Des dizaines de milliers de manifestants défilaient, le 10 décembre 1995 à Caen, à l'appel de plusieurs organisations syndicales, pour le retrait du plan Juppé de réforme du système de prévoyance sociale. / MYCHELE DANIAU / AFP

Alain Juppé déclencha, en novembre 1995, le plus grand mouvement social depuis mai 1968 en ajoutant in extremis les régimes spéciaux de retraite à son projet de réforme de la Sécurité sociale. Après lui, les pouvoirs publics ont rivalisé de prudence dès qu’il a été question de toucher à ce dossier ultrasensible.

La réforme Fillon du 21 août 2003, qui organisa, entre autres, l’alignement progressif de la durée de cotisation des fonctionnaires (37,5 ans) sur celle des salariés du privé (40, puis 41 ans), ne s’appliquait pas aux régimes spéciaux d’entreprise (Banque de France, RATP, EDF-GDF etc.) Les principaux qui subsistent aujourd’hui sont ceux des industries électriques et gazières (IEG), de la SNCF, de la RATP et des clercs et employés de notaires.

Paix sociale cher payée

Au nom de l’équité entre le public et le privé, Nicolas Sarkozy s’engagea, lui, en 2007, dans leur réforme mais celle-ci ne fut finalement mise en œuvre qu’à partir du 1er juillet 2008. Entre-temps, la France avait connu son lot de manifestations et le conseiller social du président, Raymond Soubie, lui avait proposé, tout en affirmant le principe d’une convergence public-privé, d’en reporter l’application à l’horizon 2017-2018. De l’avis de la Cour des comptes, la paix sociale fut aussi cher payée : pour désamorcer les grèves, le gouvernement lâcha à la SNCF plusieurs milliards d’euros de mesures salariales de compensation et d’accompagnement…

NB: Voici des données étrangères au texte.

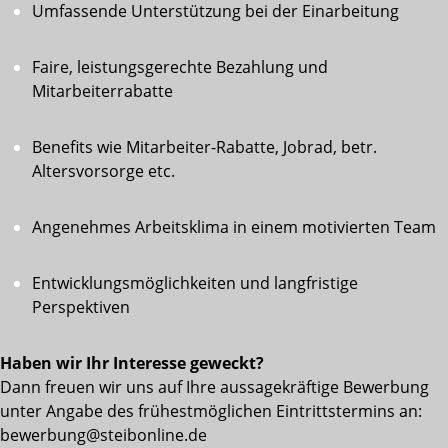
Umfassende Unterstützung bei der Einarbeitung
Faire, leistungsgerechte Bezahlung und
Mitarbeiterrabatte
Benefits wie Mitarbeiter-Rabatte, Jobrad, betr.
Altersvorsorge etc.
Angenehmes Arbeitsklima in einem motivierten Team
Entwicklungsmöglichkeiten und langfristige
Perspektiven
Haben wir Ihr Interesse geweckt?
Dann freuen wir uns auf Ihre aussagekräftige Bewerbung
unter Angabe des frühestmöglichen Eintrittstermins an:
bewerbung@steibonline.de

En 2010, Eric Woerth releva de deux ans les âges de départ à la retraite et du taux plein à l’horizon 2018. Malgré un printemps social « chaud », la réforme fut votée et sa transposition aux régimes spéciaux décidée mais dans un calendrier différé. Ainsi faudra-t-il attendre 2024 pour que l’âge légal de la retraite (62 ans) et la durée d’assurance (168 trimestres) des sédentaires des régimes spéciaux soient alignés sur ceux de la fonction publique et du privé et évoluent à l’identique (172 trimestres pour la génération 1973). A cet horizon, sous réserve d’une durée minimale de service, les conducteurs de la SNCF pourront prendre leur retraite à 57 ans.

La réforme des régimes spéciaux, qui touche bien d’autres paramètres que l’âge, est donc possible mais ardue. La difficulté pour Emmanuel Macron sera de convaincre les cheminots de la nécessité de nouvelles mesures alors que celles de 2008 commencent tout juste à devenir pour eux une réalité tangible.